> [YOUR GOAL]:
A single total is needed, the number of lines of this listing that contain the string "chắc".

[Opening RECORD SET section]

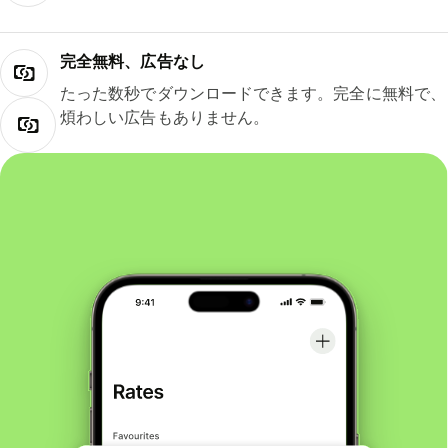
完全無料、広告なし
たった数秒でダウンロードできます。完全に無料で、
煩わしい広告もありません。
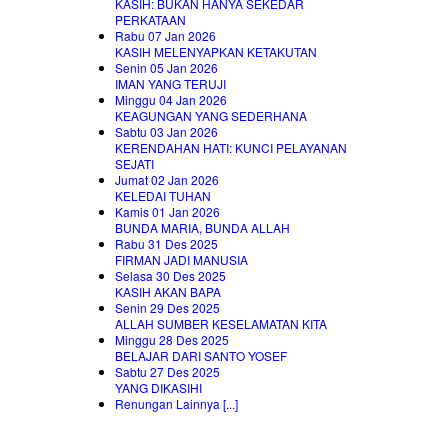
KASIH: BUKAN HANYA SEKEDAR
PERKATAAN
Rabu 07 Jan 2026
KASIH MELENYAPKAN KETAKUTAN
Senin 05 Jan 2026
IMAN YANG TERUJI
Minggu 04 Jan 2026
KEAGUNGAN YANG SEDERHANA
Sabtu 03 Jan 2026
KERENDAHAN HATI: KUNCI PELAYANAN
SEJATI
Jumat 02 Jan 2026
KELEDAI TUHAN
Kamis 01 Jan 2026
BUNDA MARIA, BUNDA ALLAH
Rabu 31 Des 2025
FIRMAN JADI MANUSIA
Selasa 30 Des 2025
KASIH AKAN BAPA
Senin 29 Des 2025
ALLAH SUMBER KESELAMATAN KITA
Minggu 28 Des 2025
BELAJAR DARI SANTO YOSEF
Sabtu 27 Des 2025
YANG DIKASIHI
Renungan Lainnya [...]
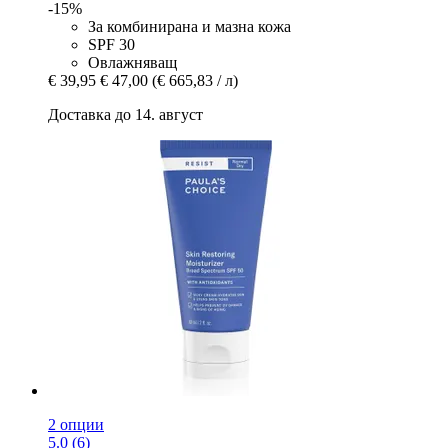
-15%
За комбинирана и мазна кожа
SPF 30
Овлажняващ
€ 39,95
€ 47,00
(€ 665,83 / л)
Доставка до 14. август
2 опции
5.0 (6)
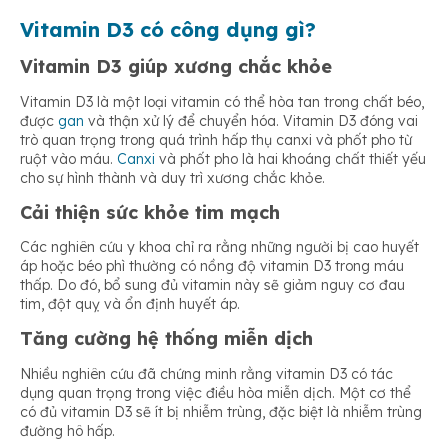
Vitamin D3 có công dụng gì?
Vitamin D3 giúp xương chắc khỏe
Vitamin D3 là một loại vitamin có thể hòa tan trong chất béo,
được
gan
và thận xử lý để chuyển hóa. Vitamin D3 đóng vai
trò quan trọng trong quá trình hấp thụ canxi và phốt pho từ
ruột vào máu.
Canxi
và phốt pho là hai khoáng chất thiết yếu
cho sự hình thành và duy trì xương chắc khỏe.
Cải thiện sức khỏe tim mạch
Các nghiên cứu y khoa chỉ ra rằng những người bị cao huyết
áp hoặc béo phì thường có nồng độ vitamin D3 trong máu
thấp. Do đó, bổ sung đủ vitamin này sẽ giảm nguy cơ đau
tim, đột quỵ và ổn định huyết áp.
Tăng cường hệ thống miễn dịch
Nhiều nghiên cứu đã chứng minh rằng vitamin D3 có tác
dụng quan trọng trong việc điều hòa miễn dịch. Một cơ thể
có đủ vitamin D3 sẽ ít bị nhiễm trùng, đặc biệt là nhiễm trùng
đường hô hấp.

[Closing RECORD SET section]

> [SOLUTION FOR THIS EXERCISE]:
2